__Your task__. Reproduce every line below precisely, without altering a single character.

Records taken from a collection
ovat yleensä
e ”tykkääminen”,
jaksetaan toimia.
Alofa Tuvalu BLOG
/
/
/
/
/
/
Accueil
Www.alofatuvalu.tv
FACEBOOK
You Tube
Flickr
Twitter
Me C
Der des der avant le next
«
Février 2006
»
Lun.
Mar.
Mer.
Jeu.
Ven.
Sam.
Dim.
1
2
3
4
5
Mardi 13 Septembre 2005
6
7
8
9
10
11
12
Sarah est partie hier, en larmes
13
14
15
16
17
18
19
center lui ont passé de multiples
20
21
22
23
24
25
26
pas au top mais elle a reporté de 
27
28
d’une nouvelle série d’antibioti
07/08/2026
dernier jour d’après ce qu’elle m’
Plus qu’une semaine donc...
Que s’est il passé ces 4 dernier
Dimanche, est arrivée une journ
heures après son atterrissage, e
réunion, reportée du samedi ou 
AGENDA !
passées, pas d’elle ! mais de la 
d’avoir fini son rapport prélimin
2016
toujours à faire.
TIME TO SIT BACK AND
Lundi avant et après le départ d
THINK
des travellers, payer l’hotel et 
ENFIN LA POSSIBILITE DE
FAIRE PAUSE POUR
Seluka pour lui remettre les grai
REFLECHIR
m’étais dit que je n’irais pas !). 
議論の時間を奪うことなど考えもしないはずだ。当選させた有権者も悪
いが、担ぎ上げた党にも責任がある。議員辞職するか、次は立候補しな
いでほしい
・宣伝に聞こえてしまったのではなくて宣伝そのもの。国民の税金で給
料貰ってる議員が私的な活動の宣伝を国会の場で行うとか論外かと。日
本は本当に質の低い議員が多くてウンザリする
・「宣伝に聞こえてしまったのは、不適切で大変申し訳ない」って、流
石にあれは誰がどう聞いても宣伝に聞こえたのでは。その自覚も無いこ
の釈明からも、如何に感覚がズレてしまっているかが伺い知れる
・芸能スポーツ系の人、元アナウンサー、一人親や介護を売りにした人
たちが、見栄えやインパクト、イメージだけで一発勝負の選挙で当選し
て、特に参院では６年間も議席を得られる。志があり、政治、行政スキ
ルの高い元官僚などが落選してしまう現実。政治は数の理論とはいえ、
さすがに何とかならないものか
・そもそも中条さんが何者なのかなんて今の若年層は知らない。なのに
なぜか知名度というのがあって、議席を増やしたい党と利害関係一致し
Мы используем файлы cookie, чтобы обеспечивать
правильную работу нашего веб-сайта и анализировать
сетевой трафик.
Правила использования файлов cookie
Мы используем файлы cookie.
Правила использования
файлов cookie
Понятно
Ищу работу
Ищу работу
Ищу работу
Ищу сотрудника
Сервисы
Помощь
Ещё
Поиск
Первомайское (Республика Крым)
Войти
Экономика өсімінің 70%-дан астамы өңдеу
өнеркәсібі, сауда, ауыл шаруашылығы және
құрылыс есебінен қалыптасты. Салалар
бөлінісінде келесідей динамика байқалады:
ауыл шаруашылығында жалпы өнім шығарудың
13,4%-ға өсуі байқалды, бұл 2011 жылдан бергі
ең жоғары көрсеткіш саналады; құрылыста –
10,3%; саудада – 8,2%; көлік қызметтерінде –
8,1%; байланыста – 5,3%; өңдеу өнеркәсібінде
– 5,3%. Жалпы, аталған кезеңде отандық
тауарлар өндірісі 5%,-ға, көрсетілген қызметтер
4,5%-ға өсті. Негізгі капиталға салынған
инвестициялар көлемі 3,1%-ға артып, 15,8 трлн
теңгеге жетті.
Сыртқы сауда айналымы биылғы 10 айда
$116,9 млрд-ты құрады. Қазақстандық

__The answer__.
ovat yleensä
e ”tykkääminen”,
jaksetaan toimia.
Alofa Tuvalu BLOG
/
/
/
/
/
/
Accueil
Www.alofatuvalu.tv
FACEBOOK
You Tube
Flickr
Twitter
Me C
Der des der avant le next
«
Février 2006
»
Lun.
Mar.
Mer.
Jeu.
Ven.
Sam.
Dim.
1
2
3
4
5
Mardi 13 Septembre 2005
6
7
8
9
10
11
12
Sarah est partie hier, en larmes
13
14
15
16
17
18
19
center lui ont passé de multiples
20
21
22
23
24
25
26
pas au top mais elle a reporté de 
27
28
d’une nouvelle série d’antibioti
07/08/2026
dernier jour d’après ce qu’elle m’
Plus qu’une semaine donc...
Que s’est il passé ces 4 dernier
Dimanche, est arrivée une journ
heures après son atterrissage, e
réunion, reportée du samedi ou 
AGENDA !
passées, pas d’elle ! mais de la 
d’avoir fini son rapport prélimin
2016
toujours à faire.
TIME TO SIT BACK AND
Lundi avant et après le départ d
THINK
des travellers, payer l’hotel et 
ENFIN LA POSSIBILITE DE
FAIRE PAUSE POUR
Seluka pour lui remettre les grai
REFLECHIR
m’étais dit que je n’irais pas !). 
議論の時間を奪うことなど考えもしないはずだ。当選させた有権者も悪
いが、担ぎ上げた党にも責任がある。議員辞職するか、次は立候補しな
いでほしい
・宣伝に聞こえてしまったのではなくて宣伝そのもの。国民の税金で給
料貰ってる議員が私的な活動の宣伝を国会の場で行うとか論外かと。日
本は本当に質の低い議員が多くてウンザリする
・「宣伝に聞こえてしまったのは、不適切で大変申し訳ない」って、流
石にあれは誰がどう聞いても宣伝に聞こえたのでは。その自覚も無いこ
の釈明からも、如何に感覚がズレてしまっているかが伺い知れる
・芸能スポーツ系の人、元アナウンサー、一人親や介護を売りにした人
たちが、見栄えやインパクト、イメージだけで一発勝負の選挙で当選し
て、特に参院では６年間も議席を得られる。志があり、政治、行政スキ
ルの高い元官僚などが落選してしまう現実。政治は数の理論とはいえ、
さすがに何とかならないものか
・そもそも中条さんが何者なのかなんて今の若年層は知らない。なのに
なぜか知名度というのがあって、議席を増やしたい党と利害関係一致し
Мы используем файлы cookie, чтобы обеспечивать
правильную работу нашего веб-сайта и анализировать
сетевой трафик.
Правила использования файлов cookie
Мы используем файлы cookie.
Правила использования
файлов cookie
Понятно
Ищу работу
Ищу работу
Ищу работу
Ищу сотрудника
Сервисы
Помощь
Ещё
Поиск
Первомайское (Республика Крым)
Войти
Экономика өсімінің 70%-дан астамы өңдеу
өнеркәсібі, сауда, ауыл шаруашылығы және
құрылыс есебінен қалыптасты. Салалар
бөлінісінде келесідей динамика байқалады:
ауыл шаруашылығында жалпы өнім шығарудың
13,4%-ға өсуі байқалды, бұл 2011 жылдан бергі
ең жоғары көрсеткіш саналады; құрылыста –
10,3%; саудада – 8,2%; көлік қызметтерінде –
8,1%; байланыста – 5,3%; өңдеу өнеркәсібінде
– 5,3%. Жалпы, аталған кезеңде отандық
тауарлар өндірісі 5%,-ға, көрсетілген қызметтер
4,5%-ға өсті. Негізгі капиталға салынған
инвестициялар көлемі 3,1%-ға артып, 15,8 трлн
теңгеге жетті.
Сыртқы сауда айналымы биылғы 10 айда
$116,9 млрд-ты құрады. Қазақстандық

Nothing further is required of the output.